Abnormal clumps of proteins called oligomers have been identified by scientists as the most likely cause of dementia. Although proteins are normally responsible for important cell processes, according to the amyloid hypothesis, when people have Alzheimer’s disease these proteins -including specifically amyloid-beta proteins – become rogue and kill healthy nerve cells.

Proteins need to be closely regulated to function properly. When this quality control process fails, the proteins misfold, starting a chain reaction that leads to the death of brain cells. Misfolded proteins form abnormal clusters called plaques which build up between brain cells, stopping them from signalling properly. Dying brain cells also contain tangles, twisted strands of proteins that destroy a vital cell transport system, meaning nutrients and other essential supplies can no longer move through the cells.

There have been over 400 clinical trials for Alzheimer’s disease, but no drug that can modify the course of the disease has been approved. In the UK, dementia is the only condition in the top 10 causes of death without a treatment to prevent, stop, or slow its progression.

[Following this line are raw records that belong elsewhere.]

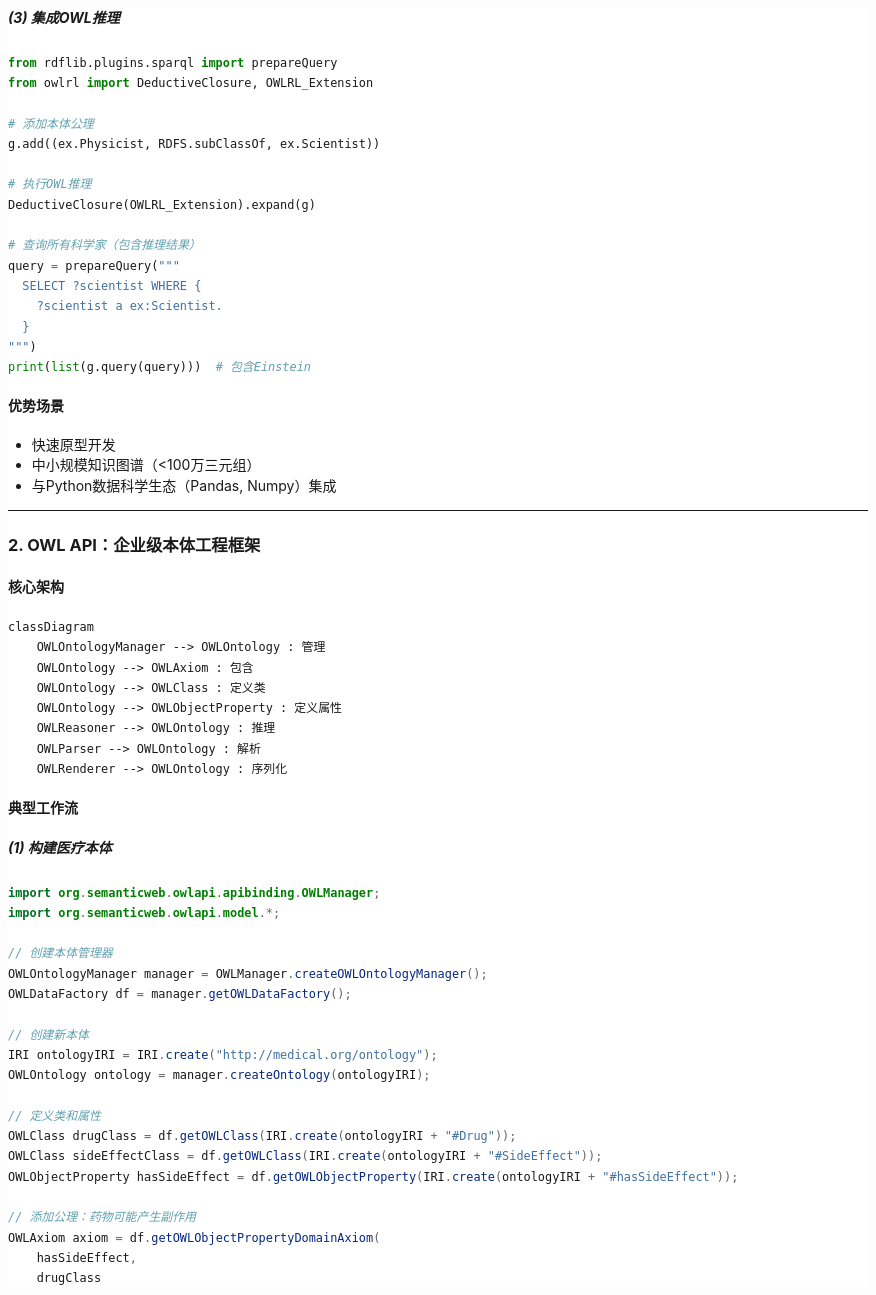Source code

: ##### (3) 集成OWL推理
```python
from rdflib.plugins.sparql import prepareQuery
from owlrl import DeductiveClosure, OWLRL_Extension

# 添加本体公理
g.add((ex.Physicist, RDFS.subClassOf, ex.Scientist))

# 执行OWL推理
DeductiveClosure(OWLRL_Extension).expand(g)

# 查询所有科学家（包含推理结果）
query = prepareQuery("""
  SELECT ?scientist WHERE {
    ?scientist a ex:Scientist.
  }
""")
print(list(g.query(query)))  # 包含Einstein
```

#### **优势场景**
- 快速原型开发
- 中小规模知识图谱（<100万三元组）
- 与Python数据科学生态（Pandas, Numpy）集成

---

### **2. OWL API：企业级本体工程框架**
#### **核心架构**
```mermaid
classDiagram
    OWLOntologyManager --> OWLOntology : 管理
    OWLOntology --> OWLAxiom : 包含
    OWLOntology --> OWLClass : 定义类
    OWLOntology --> OWLObjectProperty : 定义属性
    OWLReasoner --> OWLOntology : 推理
    OWLParser --> OWLOntology : 解析
    OWLRenderer --> OWLOntology : 序列化
```

#### **典型工作流**
##### (1) 构建医疗本体
```java
import org.semanticweb.owlapi.apibinding.OWLManager;
import org.semanticweb.owlapi.model.*;

// 创建本体管理器
OWLOntologyManager manager = OWLManager.createOWLOntologyManager();
OWLDataFactory df = manager.getOWLDataFactory();

// 创建新本体
IRI ontologyIRI = IRI.create("http://medical.org/ontology");
OWLOntology ontology = manager.createOntology(ontologyIRI);

// 定义类和属性
OWLClass drugClass = df.getOWLClass(IRI.create(ontologyIRI + "#Drug"));
OWLClass sideEffectClass = df.getOWLClass(IRI.create(ontologyIRI + "#SideEffect"));
OWLObjectProperty hasSideEffect = df.getOWLObjectProperty(IRI.create(ontologyIRI + "#hasSideEffect"));

// 添加公理：药物可能产生副作用
OWLAxiom axiom = df.getOWLObjectPropertyDomainAxiom(
    hasSideEffect, 
    drugClass
```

“While the amyloid hypothesis is a prevalent view, it has not been fully validated in part because amyloid-beta oligomers are so difficult to detect, so there are differing opinions on what causes Alzheimer’s disease,” said Vendruscolo. “The discovery of an antibody to accurately target oligomers is, therefore, an important step to monitor the progression of the disease, identify its cause, and eventually keep it under control.”

The lack of methods to detect oligomers has been a major obstacle in the progress of Alzheimer’s research. This has hampered the development of effective diagnostic and therapeutic interventions and led to uncertainty about the amyloid hypothesis.

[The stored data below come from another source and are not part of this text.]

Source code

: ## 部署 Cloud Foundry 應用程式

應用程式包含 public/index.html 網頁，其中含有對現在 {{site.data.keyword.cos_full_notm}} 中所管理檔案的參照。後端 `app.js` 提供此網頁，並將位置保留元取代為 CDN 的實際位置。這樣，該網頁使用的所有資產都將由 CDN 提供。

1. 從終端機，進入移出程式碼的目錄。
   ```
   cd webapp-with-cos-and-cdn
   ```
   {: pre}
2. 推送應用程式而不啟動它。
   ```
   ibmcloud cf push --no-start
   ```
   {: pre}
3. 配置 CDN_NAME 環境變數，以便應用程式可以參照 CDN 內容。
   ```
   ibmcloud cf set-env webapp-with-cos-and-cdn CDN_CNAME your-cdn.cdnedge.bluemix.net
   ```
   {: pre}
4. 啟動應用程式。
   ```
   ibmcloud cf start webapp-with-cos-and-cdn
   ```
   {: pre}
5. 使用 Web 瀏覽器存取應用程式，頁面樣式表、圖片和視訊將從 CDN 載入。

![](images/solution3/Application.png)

“Oligomers are difficult to detect, isolate, and study,” said Dr Francesco Aprile, the study’s first author. “Our method allows the generation of antibody molecules able to target oligomers despite their heterogeneity, and we hope it could be a significant step towards new diagnostic approaches.”

The method is based on an approach for antibody discovery developed over the last ten years at the Centre for Misfolding Diseases. Based on the computational assembly of antibody-antigen assemblies, the method enables the design of antibodies for antigens that are highly challenging, such as those that live only for a very short time.

By using a rational design strategy that enables to target specific regions, or epitopes, of the oligomers, and a wide range of in vitro and in vivo experiments, the researchers have designed an antibody with at least three orders of magnitude greater affinity for the oligomers over other forms of amyloid-beta. This difference is the key feature that enables the antibody to specifically quantify oligomers in both in vitro and in vivo samples.

The team hopes that this tool will enable the discovery of better drug candidates and the design of better clinical trials for people affected by the debilitating disease. They also co-founded Wren Therapeutics, a spin-out biotechnology company based at the Chemistry of Health Incubator, in the recently opened Chemistry of Health building, whose mission it is to take the ideas developed at the University of Cambridge and translate them into finding new drugs to treat Alzheimer’s disease and other protein misfolding disorders.

The antibody has been patented by Cambridge Enterprise, the University’s commercialisation arm.